Selected extract –
_____

# Cold Airbox Mod



## svede1212 (Nov 1, 2005)

This mod lacks the bling of some of the commercial "C"AIs but from what i observed of them they lacked the "cold" part. they all relied on the stock holes in by the radiator cover and the two small holes below the airbox to bring in air. the kay-n-en and that lincoln feller also both had gaps where they could pull in engine bay air when the stock holes couldn't keep up (there's 12 sq inches of cross sectional area in the tube by the TB. i couldn't find that much in total from the stock holes). i have seen many discussions on many boards and claims by manufacturers about horse power increases, whether thru dynos, seat-of-the-pants, drag times, etc. the tests and measurements to back up those claims and the things that are lacking are the "Air Intake Temperature" (AIT) and the pressure drop at the throttle body (TB). the temp can be monitored thru the AIT sensor and the pressure drop can be measured with a manometer at the TB between stock and various other setups. these are the only things that matter and yet not one manufacturer has ever posted such results. in my stock '04 the restrictions were at the Mass Air Flow (MAF) tube and the MAF sensor. the tube on the '04 constricts down in a small square opening plus the accordian creates a whole bunch of turlulence/resistance. i replaced the tube with a 4" ID smooth bore JHP MAF tube. the MAF sensor may get removed if i go to a speed density tune down the road. i replaced the stock panel with a K&N after the stock had 12,000 on it. i figured the long term cost will be less with a reuseable. in actual manometer testing the K&N panel has a slightly lower resistance but the difference between stock, K&N and no filter at all is negliable. anyways here's what i did to really bring in cold outside air. at the strip i really pull hard in the top end with a best trap of 105.99 MPH with all else being stock except for the shifter.

_____

Entries shown –
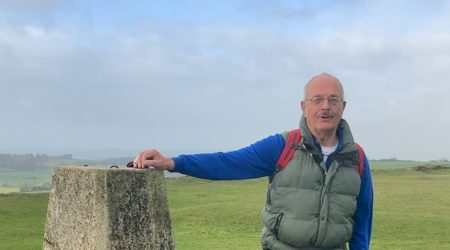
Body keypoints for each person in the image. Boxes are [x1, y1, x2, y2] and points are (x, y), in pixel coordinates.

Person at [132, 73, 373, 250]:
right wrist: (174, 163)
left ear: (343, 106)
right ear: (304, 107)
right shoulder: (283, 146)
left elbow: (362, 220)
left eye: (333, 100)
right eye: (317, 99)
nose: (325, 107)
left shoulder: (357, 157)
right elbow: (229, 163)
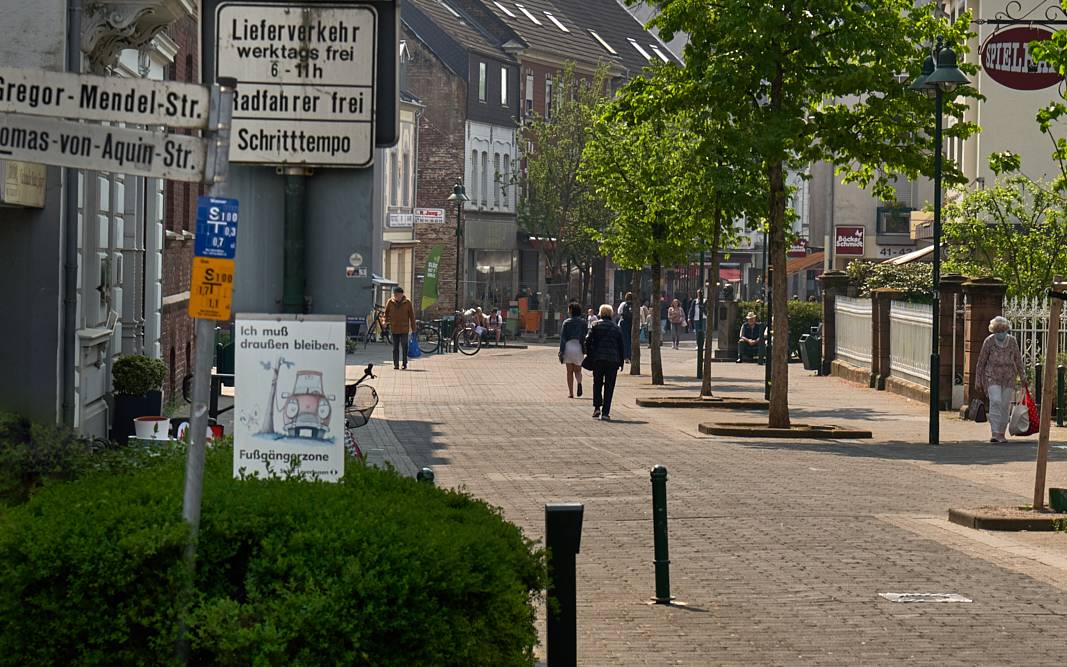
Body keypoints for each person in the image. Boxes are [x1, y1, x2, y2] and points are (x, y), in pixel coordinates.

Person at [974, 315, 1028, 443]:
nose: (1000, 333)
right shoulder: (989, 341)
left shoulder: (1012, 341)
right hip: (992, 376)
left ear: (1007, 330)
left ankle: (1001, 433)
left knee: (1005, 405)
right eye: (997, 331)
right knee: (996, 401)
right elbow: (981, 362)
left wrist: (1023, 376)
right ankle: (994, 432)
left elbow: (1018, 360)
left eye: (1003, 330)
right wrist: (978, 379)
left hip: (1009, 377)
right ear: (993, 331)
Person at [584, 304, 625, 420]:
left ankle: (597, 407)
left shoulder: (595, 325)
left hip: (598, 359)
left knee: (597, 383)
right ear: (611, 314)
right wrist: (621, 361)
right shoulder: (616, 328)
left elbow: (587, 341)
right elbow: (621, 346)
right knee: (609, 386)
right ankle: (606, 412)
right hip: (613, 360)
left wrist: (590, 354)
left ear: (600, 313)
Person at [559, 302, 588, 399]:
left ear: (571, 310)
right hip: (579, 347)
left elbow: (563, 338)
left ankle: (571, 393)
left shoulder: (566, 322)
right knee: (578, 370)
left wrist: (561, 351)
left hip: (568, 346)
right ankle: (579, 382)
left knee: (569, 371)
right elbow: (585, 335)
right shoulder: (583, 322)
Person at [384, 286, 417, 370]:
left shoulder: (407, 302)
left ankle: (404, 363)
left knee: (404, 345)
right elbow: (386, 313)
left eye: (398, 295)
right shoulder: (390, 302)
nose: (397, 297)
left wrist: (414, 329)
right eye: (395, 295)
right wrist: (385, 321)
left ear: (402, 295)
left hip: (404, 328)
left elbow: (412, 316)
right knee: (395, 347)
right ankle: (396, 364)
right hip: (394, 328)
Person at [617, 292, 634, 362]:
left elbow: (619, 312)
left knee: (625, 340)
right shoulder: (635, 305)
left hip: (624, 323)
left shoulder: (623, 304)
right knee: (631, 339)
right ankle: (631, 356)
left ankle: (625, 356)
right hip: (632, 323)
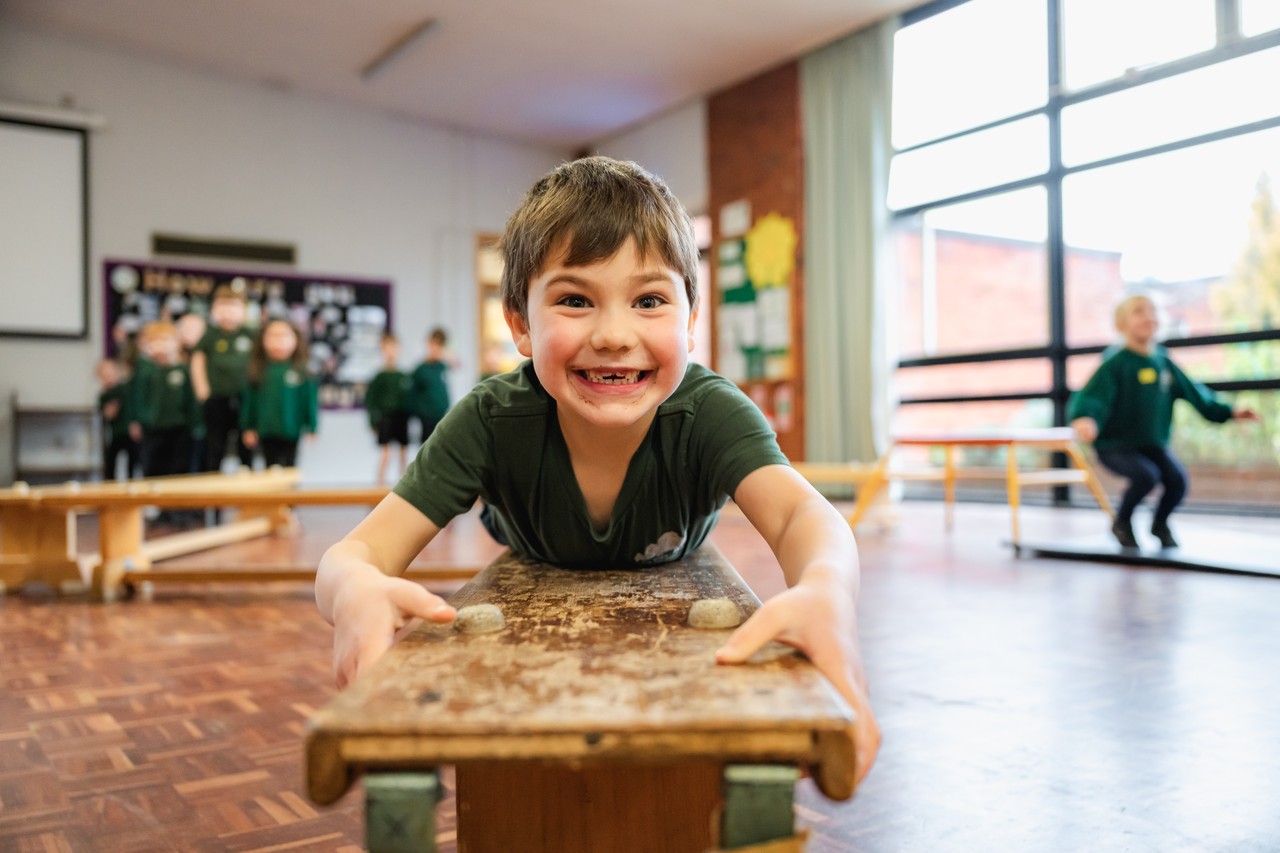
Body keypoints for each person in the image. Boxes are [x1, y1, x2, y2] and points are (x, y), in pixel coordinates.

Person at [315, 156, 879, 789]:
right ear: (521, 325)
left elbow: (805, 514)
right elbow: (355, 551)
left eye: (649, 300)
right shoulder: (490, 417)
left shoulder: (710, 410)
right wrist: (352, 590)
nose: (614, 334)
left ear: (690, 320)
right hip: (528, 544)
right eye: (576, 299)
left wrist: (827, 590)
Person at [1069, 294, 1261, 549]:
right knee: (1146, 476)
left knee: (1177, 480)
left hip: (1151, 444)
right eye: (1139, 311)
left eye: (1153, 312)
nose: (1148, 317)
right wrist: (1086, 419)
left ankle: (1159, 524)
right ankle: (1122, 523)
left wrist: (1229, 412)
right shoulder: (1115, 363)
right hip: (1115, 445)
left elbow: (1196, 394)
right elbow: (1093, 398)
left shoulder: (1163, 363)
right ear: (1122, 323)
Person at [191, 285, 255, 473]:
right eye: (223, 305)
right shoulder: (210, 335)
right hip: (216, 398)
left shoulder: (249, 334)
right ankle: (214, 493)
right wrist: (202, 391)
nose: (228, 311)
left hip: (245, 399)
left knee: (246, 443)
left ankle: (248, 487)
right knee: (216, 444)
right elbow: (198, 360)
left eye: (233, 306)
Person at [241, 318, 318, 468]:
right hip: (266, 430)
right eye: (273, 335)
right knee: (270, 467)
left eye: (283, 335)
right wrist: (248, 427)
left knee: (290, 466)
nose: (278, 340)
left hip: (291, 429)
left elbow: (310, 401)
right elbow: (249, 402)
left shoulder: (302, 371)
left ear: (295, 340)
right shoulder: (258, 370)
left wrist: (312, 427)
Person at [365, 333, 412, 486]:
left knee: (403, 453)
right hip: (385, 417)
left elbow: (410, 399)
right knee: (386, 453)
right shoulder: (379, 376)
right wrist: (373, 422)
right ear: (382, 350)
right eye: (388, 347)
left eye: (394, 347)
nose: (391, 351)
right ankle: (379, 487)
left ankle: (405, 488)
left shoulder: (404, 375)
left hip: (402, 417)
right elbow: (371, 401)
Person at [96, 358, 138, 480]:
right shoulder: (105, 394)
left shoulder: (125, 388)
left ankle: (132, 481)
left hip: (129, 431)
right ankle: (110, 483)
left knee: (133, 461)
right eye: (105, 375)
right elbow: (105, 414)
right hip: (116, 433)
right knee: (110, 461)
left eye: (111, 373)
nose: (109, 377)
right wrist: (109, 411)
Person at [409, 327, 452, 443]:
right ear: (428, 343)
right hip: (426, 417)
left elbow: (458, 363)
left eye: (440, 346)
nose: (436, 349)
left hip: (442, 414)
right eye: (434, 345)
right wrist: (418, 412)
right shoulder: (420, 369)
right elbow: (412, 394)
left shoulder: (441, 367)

_____

Exercise instructions – Write the next part of the cold airbox post, picking up after its final sentence. The records were taken from a different source than the cold airbox post.

Answer –
i drilled a hole where the smaller hole below the stock box was. i used a 3" hole saw and had to wedge a board underneath so the pilot bit could center on something. it intersected with the elongated hole that was already there and i used tin snips to cut off the triangle that was left to make an even bigger hole. that's the garage floor underneath.










Then I hacked the inlet "box". it had a baffle that partly blocked the two lower holes. i used foam tape to insulate everything from engine bay heat.











inlet "box" insulated










inlet "box" in car with the hole down below











Modded and insulated filter box. Note i cut that irritating anchor tab off of the front











This shows the insulated IAT sensor











and the finished "snug-as-a-bug" installation


----------



## flht3 (Nov 16, 2004)

nice job !!..i will be doing something similar, how much was the aftermarket intake tube ?? and were did you get it.... :cheers


----------



## fergyflyer (Apr 18, 2005)

I did almost the exact same thing. I like the fact that it retains stock appearance. Before doing it in the heat of the Florida summer, I was running 13.8-14.2 at 103-104. After doing it I ran a couple 13.2 at 107, but the majority were at 13.4-13.6 with nearly identical weather conditions. I also enlarged the hole at the bottom of the airbox and it can pull air from below. I then used weather stripping to block some air from the engine compartment.


----------



## svede1212 (Nov 1, 2005)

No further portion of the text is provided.